The authors said that at the end of this century, the lifespan carbon the emissions of about 3.5 people on average across the world – or about 1.2 US citizens on average – will cause a future human being to be exposed to temperatures never seen before. And not just anyone, but someone who lives in a part of the world where current emissions are about 50% of the average for the rest of the planet. This demonstrates the need for policy changes to mitigate the consequences of climate change disparities for humanity as a whole, the authors wrote.
“The costs of global warming are often expressed in financial terms, but our study highlights the phenomenal human cost of not addressing the climate emergency,” said the professor. Tim Leton, director of the Global Systems Institute and chair of climate change and earth system science at the University of Exeter in the UK, who was also the lead author of the study, as reported by The Guardian. “Economic estimates almost always value the rich more than the poor because they have more assets to lose, and they tend to value those living today over those who will live in the future. We consider all people to be equal in this study.
If humans were able to limit global warming to 2.7 degrees Fahrenheit, 80% fewer people – or 400 million – would be forced out of the climate niche, reported The Guardian.
“For every 0.1°C of warming above current levels, an estimated 140 million additional people will be exposed to dangerous heat. This reveals both the scale of the problem and the importance of decisive action to reduce carbon emissions. Limitation global warming 1.5°C instead of 2.7°C would mean five times fewer people in 2100 exposed to dangerous heat,” Lenton said, according to Earth.com.
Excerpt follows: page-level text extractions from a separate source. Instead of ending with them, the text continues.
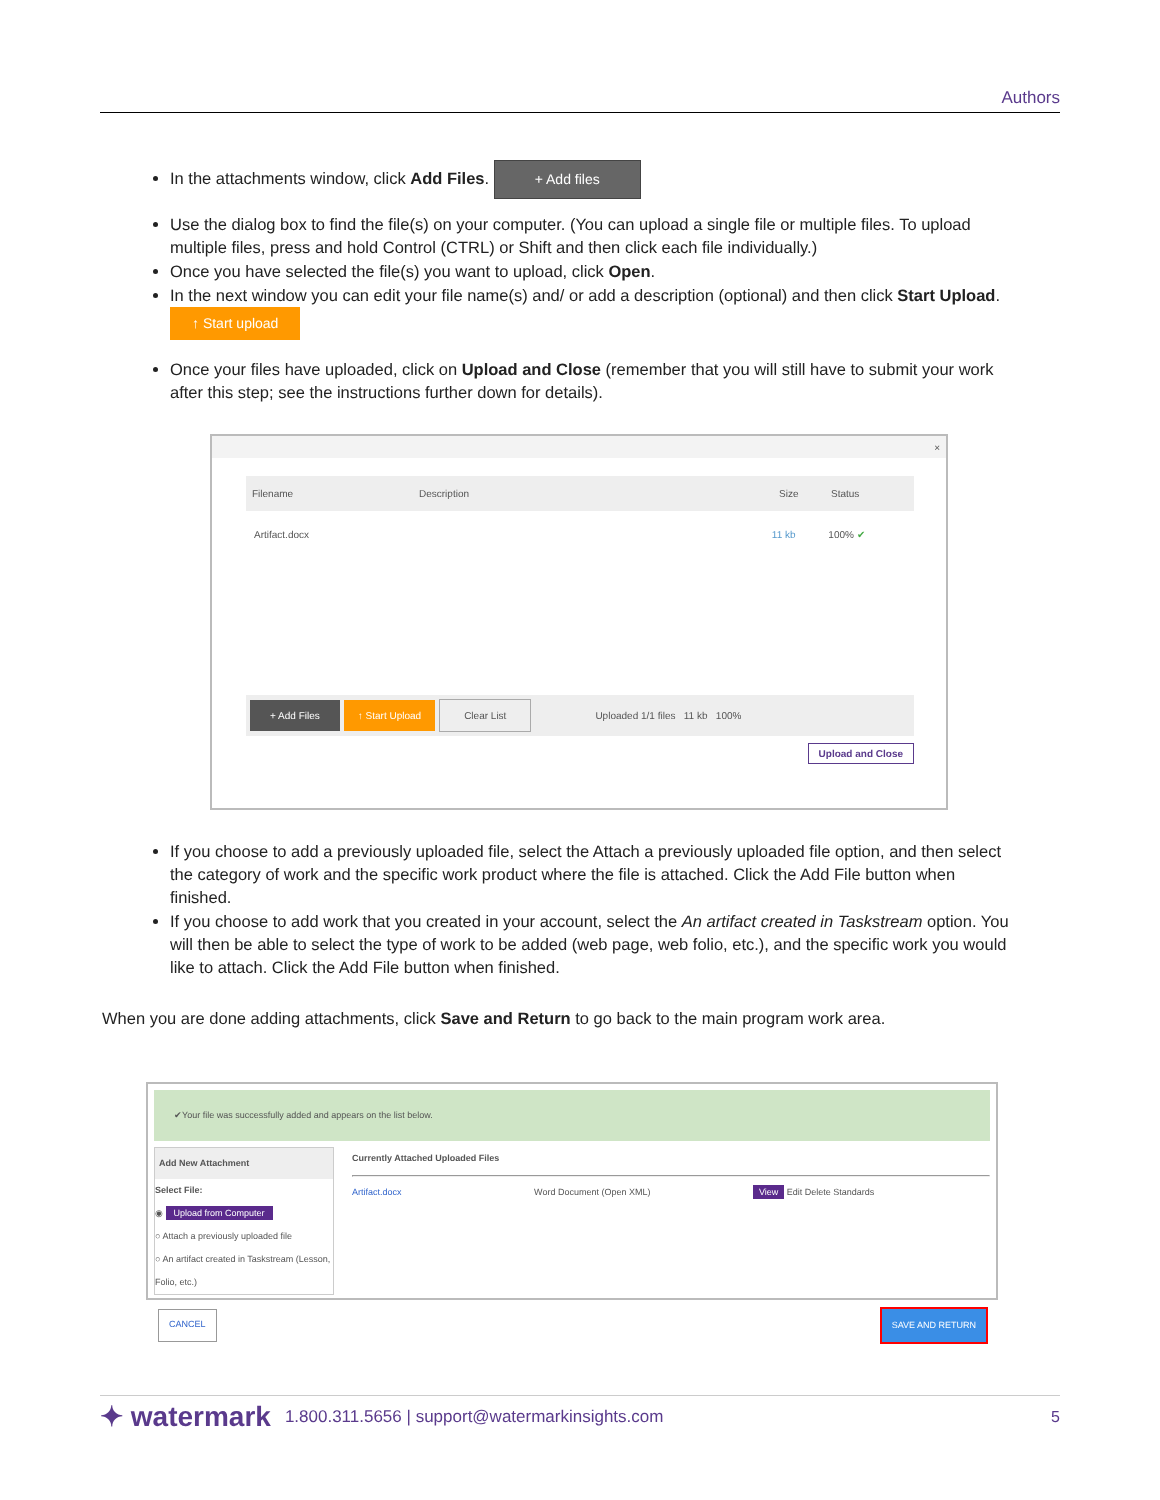Authors
In the attachments window, click Add Files. + Add files
Use the dialog box to find the file(s) on your computer. (You can upload a single file or multiple files. To upload multiple files, press and hold Control (CTRL) or Shift and then click each file individually.)
Once you have selected the file(s) you want to upload, click Open.
In the next window you can edit your file name(s) and/ or add a description (optional) and then click Start Upload. ↑ Start upload
Once your files have uploaded, click on Upload and Close (remember that you will still have to submit your work after this step; see the instructions further down for details).
×
Filename Description Size Status
Artifact.docx 11 kb 100% ✔
+ Add Files ↑ Start Upload Clear List Uploaded 1/1 files 11 kb 100%
Upload and Close
If you choose to add a previously uploaded file, select the Attach a previously uploaded file option, and then select the category of work and the specific work product where the file is attached. Click the Add File button when finished.
If you choose to add work that you created in your account, select the An artifact created in Taskstream option. You will then be able to select the type of work to be added (web page, web folio, etc.), and the specific work you would like to attach. Click the Add File button when finished.
When you are done adding attachments, click Save and Return to go back to the main program work area.
✔Your file was successfully added and appears on the list below.
Add New Attachment
Select File:
◉ Upload from Computer
○ Attach a previously uploaded file
○ An artifact created in Taskstream (Lesson, Folio, etc.)
Currently Attached Uploaded Files
Artifact.docx Word Document (Open XML) View Edit Delete Standards
CANCEL SAVE AND RETURN
✦ watermark 1.800.311.5656 | support@watermarkinsights.com 5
In countries that already experience extreme temperatures and have large numbers of people, most of the population will be forced out of the climatic niche. Nigeria and India will be the most affected countries, with Pakistan, the Philippines and Indonesia also suffering severe impacts.
“Such high temperatures (outside the niche) have been linked to issues such as increased mortality, decreased work productivity, decreased cognitive performance, impaired learning, unfavorable effects of pregnancy, the decrease crop yieldincreased conflict and the spread of infectious diseases,” said Professor Chi Xu from the School of Life Sciences at China’s Nanjing University, who was also part of the research team, as the reported The Guardian.
The study found that most humans live in parts of the globe with average annual temperatures of around 55.4 to 77 degrees Fahrenheit. Conditions hotter or colder than that are too extreme.
“Most of these people lived near the cooler 13°C peak of the niche and are now in the ‘middle ground’ between the two peaks. Although not dangerously hot, these conditions tend to be much drier and have not historically supported dense human populations,” Xu said, as reported by Earth.com.
If the planet continues to warm, the population increase combined with rising temperatures would lead to 3.7 billion people living outside the climate niche by 2090.
“The climatic niche describes where people thrive and have prospered for centuries, even millennia in the past. When people are on the outside (of the niche), they don’t thrive,” Lenton said, as reported by The Guardian.
In the extreme scenario in which the climate were to rise by 6.48 degrees Fahrenheit, nearly half of Earth’s population would be pushed out of the vital niche.
Lenton said the quickest and most realistic way for humans to adapt to more extreme temperatures is to increase the number of urban dwellers. green spaces.
“It can reduce extreme temperatures by 5C and provide shade – that’s huge,” Lenton said, according to The Guardian.